We consider an orthonormal coordinate system centred in $O$, where $O$ is the centre of the circumcircle $C$ of the pentagon $ABCDE$, with the unit length equal to the radius of the circle $C$ and with the real axis being the line $OA$. Let $z_X$ denote the complex number representing the position of the point $X$ in this coordinate system.

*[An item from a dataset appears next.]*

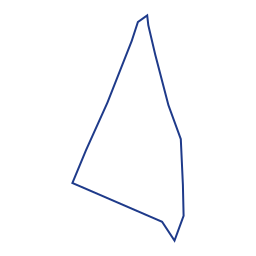 map outline of Laborie (Robinson projection)
{"feature_id": "LCA-5082", "entity_name": "Laborie", "entity_type": "Quarter", "adm_level": 1, "iso_a3": "LCA", "parent_name": "Saint Lucia", "parent_adm1": "", "projection": "robinson", "projection_center": [-60.981, 13.781], "detail": "fine", "context": "isolated", "style": "outline", "palette": "blue", "viewbox_px": 256, "rotation_deg": 0, "n_neighbors": 0, "source": "natural_earth", "source_scale": "10m", "svg_char_len": 300}
<svg xmlns="http://www.w3.org/2000/svg" viewBox="0 0 256 256"><path d="M174.5,240.6L162.1,221.8L72.4,183.0L86.0,150.2L107.4,102.7L131.7,41.0L137.9,22.0L147.2,15.4L148.3,25.2L155.2,54.5L168.4,105.1L180.8,139.1L182.9,185.0L183.6,215.8L174.5,240.6Z" fill="none" stroke="#1e3a8a" stroke-width="2"/></svg>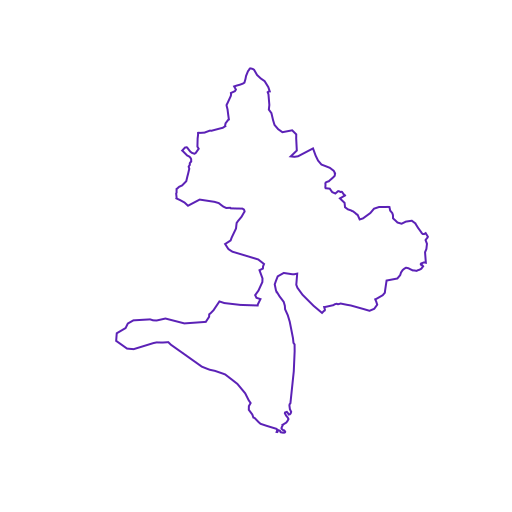 Al Odayn, Ibb, Yemen (orthographic projection), rotated 244°
{"feature_id": "15242507B10242503769306", "entity_name": "Al Odayn", "entity_type": "district", "adm_level": 2, "iso_a3": "YEM", "parent_name": "Yemen", "parent_adm1": "Ibb", "projection": "orthographic", "projection_center": [43.943, 13.994], "detail": "fine", "context": "isolated", "style": "outline", "palette": "violet", "viewbox_px": 512, "rotation_deg": 244, "n_neighbors": 0, "source": "geoboundaries", "source_scale": "gbopen_adm2", "svg_char_len": 5049}
<svg xmlns="http://www.w3.org/2000/svg" viewBox="0 0 512 512"><g transform="rotate(244 256 256)"><path d="M383.1,235.9L382.7,236.1L376.5,238.2L375.0,239.4L373.4,240.1L371.7,240.2L370.8,239.9L369.7,239.3L369.4,239.0L369.1,238.4L369.0,238.5L368.5,237.3L368.0,236.9L367.2,236.6L366.9,236.5L366.7,236.0L365.9,234.7L365.1,234.5L363.7,234.3L359.3,230.7L357.7,229.3L353.8,226.1L351.8,220.5L351.9,217.4L351.7,216.4L351.4,215.7L351.2,214.8L351.1,214.0L347.8,212.4L347.1,211.6L343.2,210.2L342.7,209.7L339.5,212.3L335.4,215.2L331.0,216.9L331.4,230.1L325.8,238.2L322.9,242.4L319.9,245.7L316.8,247.2L314.7,248.3L312.2,250.3L310.6,254.0L309.9,254.2L306.6,260.5L304.6,264.5L303.1,265.5L302.1,265.5L300.9,265.2L300.4,264.3L297.6,260.2L295.3,255.1L294.4,253.5L294.2,253.1L292.2,251.8L289.5,250.1L283.3,242.3L281.1,240.0L280.3,233.5L276.1,234.0L274.5,234.2L273.3,234.8L270.2,236.7L251.9,256.5L245.3,259.7L243.6,257.8L241.7,256.7L241.7,252.9L233.0,252.0L229.8,250.3L223.8,243.0L222.1,239.8L221.2,238.1L218.2,238.1L215.3,241.1L211.7,236.4L210.8,235.8L218.9,220.5L227.6,206.9L231.2,203.2L226.8,195.6L225.9,194.1L224.5,190.2L224.1,188.4L221.9,187.2L218.8,182.0L226.8,162.1L239.5,147.2L241.6,138.4L243.3,135.3L245.4,133.1L245.6,132.7L245.9,132.0L246.4,130.8L251.9,117.6L251.5,111.2L248.4,107.2L247.6,97.0L246.3,96.2L241.0,93.1L239.2,94.1L234.1,96.9L229.3,99.5L225.9,105.2L222.7,125.7L221.9,128.8L219.2,134.0L217.0,139.4L213.6,140.6L191.3,152.8L180.3,158.8L176.0,162.7L174.0,164.6L170.8,168.7L168.5,171.0L164.8,174.7L163.0,176.4L149.2,183.2L137.3,186.1L129.5,186.2L126.2,186.7L124.2,183.8L120.9,182.1L115.2,183.2L112.4,182.9L112.0,182.8L110.9,183.8L105.6,185.5L103.2,186.5L98.7,191.1L91.9,198.4L90.6,199.1L88.8,197.4L88.4,198.0L88.7,198.4L89.5,198.9L89.5,199.8L88.5,200.9L86.8,200.9L85.5,202.6L84.8,204.0L84.8,204.8L85.2,205.2L85.5,205.2L86.1,205.1L86.9,204.9L87.3,204.2L89.0,203.4L90.1,203.4L91.0,204.3L92.3,206.0L92.6,205.9L93.0,210.2L94.0,212.1L95.2,213.7L96.9,213.7L99.3,213.1L102.0,213.0L102.6,213.5L102.4,215.4L100.3,215.9L99.2,215.9L98.9,217.0L99.3,218.1L100.5,219.3L103.4,219.3L107.0,220.5L108.0,221.2L108.6,222.4L135.8,239.4L153.3,248.9L159.6,251.9L161.5,251.6L165.9,253.2L170.4,254.4L173.0,255.1L182.1,257.5L188.8,258.6L195.4,258.8L198.6,260.1L202.6,260.8L206.3,260.1L209.2,259.5L214.3,259.0L214.4,258.7L216.5,258.9L222.3,260.4L224.8,262.9L228.2,266.6L228.6,273.5L223.7,280.6L222.9,282.1L222.1,285.3L212.5,279.6L209.3,279.3L200.8,280.8L197.9,281.8L189.5,284.7L186.0,285.9L175.9,290.4L176.8,292.8L176.9,293.9L177.5,294.4L180.2,294.9L180.0,295.3L177.9,304.0L178.1,305.6L177.7,307.6L176.7,308.5L176.2,310.9L176.2,311.2L172.3,316.3L170.0,319.5L161.1,329.5L157.0,334.0L156.7,339.1L159.1,343.6L160.5,343.8L162.6,344.1L163.5,344.1L164.8,344.2L164.7,345.2L165.2,352.7L166.5,355.7L168.4,356.9L176.7,362.6L173.8,373.2L174.1,373.8L175.6,377.2L177.6,379.1L179.1,381.7L179.6,383.9L179.7,385.7L178.2,387.6L176.3,389.0L174.2,390.7L173.9,391.5L172.2,393.9L172.3,394.9L172.0,396.9L172.1,399.0L173.5,401.7L175.1,401.3L175.3,400.6L176.5,400.5L176.9,401.1L176.8,402.3L176.6,404.2L175.5,405.7L185.3,409.6L187.6,412.2L192.0,415.0L196.0,415.4L196.6,416.5L197.3,418.1L197.9,418.9L198.3,418.9L202.2,418.5L202.0,416.7L202.7,415.5L203.9,415.0L205.1,414.9L210.2,414.0L214.9,413.5L215.3,413.6L219.4,411.5L221.2,405.8L221.2,401.4L221.2,401.0L224.1,397.8L224.5,397.7L227.5,396.6L228.1,396.3L228.4,396.2L229.8,395.7L232.7,397.0L234.8,397.3L238.0,396.5L241.5,397.4L242.0,396.6L246.1,388.0L246.8,382.8L244.5,377.6L242.9,368.6L243.4,365.2L248.2,365.4L248.8,365.3L249.2,364.7L250.8,364.2L253.6,362.8L254.6,361.8L254.8,361.8L255.4,361.3L257.7,359.0L260.8,357.4L264.4,358.7L265.0,358.9L268.2,357.7L271.0,356.7L271.4,362.5L272.1,362.4L272.9,361.9L275.9,361.4L276.3,360.9L276.5,359.9L277.5,359.3L278.3,358.3L277.4,354.7L280.0,352.5L284.2,351.8L286.4,348.3L287.3,348.4L289.4,349.6L290.9,350.2L291.5,350.9L291.5,352.8L291.2,354.2L291.5,354.9L292.9,360.1L293.6,361.9L294.2,362.3L295.4,363.2L295.9,363.1L296.0,363.3L298.5,363.2L302.9,361.0L306.4,357.8L309.5,354.9L314.6,353.6L320.0,353.6L327.7,354.4L327.2,337.5L328.3,334.0L330.3,330.9L332.9,338.9L344.6,343.9L344.7,344.0L347.7,345.5L353.1,343.6L355.7,334.0L360.3,331.5L365.7,330.1L370.7,330.9L377.7,332.5L381.9,331.7L385.9,334.2L395.9,338.1L398.1,338.3L398.3,339.3L397.9,340.5L402.4,341.1L409.4,340.4L413.5,338.1L418.2,336.3L424.2,335.9L425.5,335.1L427.0,333.4L427.2,332.6L427.0,332.2L426.7,332.0L426.4,331.4L425.6,329.8L422.2,326.0L419.8,324.2L416.9,321.6L416.7,319.8L417.0,316.7L417.6,313.6L418.0,310.7L414.4,310.9L413.4,309.3L413.5,304.9L411.9,304.3L410.8,303.4L409.9,302.3L405.9,297.4L404.8,295.9L404.1,295.5L400.3,294.7L395.6,293.1L390.7,291.5L390.8,291.2L388.6,286.8L386.6,285.3L386.1,285.3L386.1,284.9L385.8,282.3L386.5,279.0L387.8,272.4L388.1,270.8L388.9,269.6L389.4,264.8L389.4,264.0L390.9,260.3L392.1,258.0L392.1,257.9L390.4,257.1L388.2,255.7L387.5,255.2L380.0,251.3L377.5,251.5L375.0,246.9L374.9,245.5L376.8,243.6L378.6,242.7L380.9,242.2L383.5,241.7L384.1,241.4L384.6,239.7L383.1,235.9Z" fill="none" stroke="#5b21b6" stroke-width="2"/></g></svg>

Since $AB=BC=CD$, we have $\angle AOB=\angle BOC=\angle COD$. It follows that the positions of the vertices of the pentagon are $z_A=1$, $z_B=z$, $z_C=z^2$, $z_D=z^3$, and $z_E=w$, with $z=\cos \alpha +i\sin \alpha$, $\alpha \in (0,\frac{2\pi }{3})$, and $w=\cos \beta +i\sin \beta$, $\beta \in (3\alpha ,2\pi )$.

If the centroid of the pentagon coincides with $O$, then $z_A+z_B+z_C+z_D+z_E=0$, from which we obtain $1+z+z^2+z^3+w=0$. We get $w=\frac{1-z^4}{z-1}$, from which $\overline{w}=\frac{1-z^4}{z-1}$, and using $w\overline{w}=z\overline{z}=1$, we deduce the relation $\frac{1-z^4}{z-1}\cdot \frac{z^4-1}{z^3(1-z)}=1$.

Performing the calculations, we obtain $(z^5-1)(z^3-1)=0$. The only solution of this equation with an argument in $(0,\frac{2\pi }{3})$ is $\cos \frac{2\pi }{5}+i\sin \frac{2\pi }{5}$, so $\angle AOB=\angle BOC=\angle COD=\angle DOE=\angle EOA=\frac{2\pi }{5}$, meaning $ABCDE$ is a regular pentagon.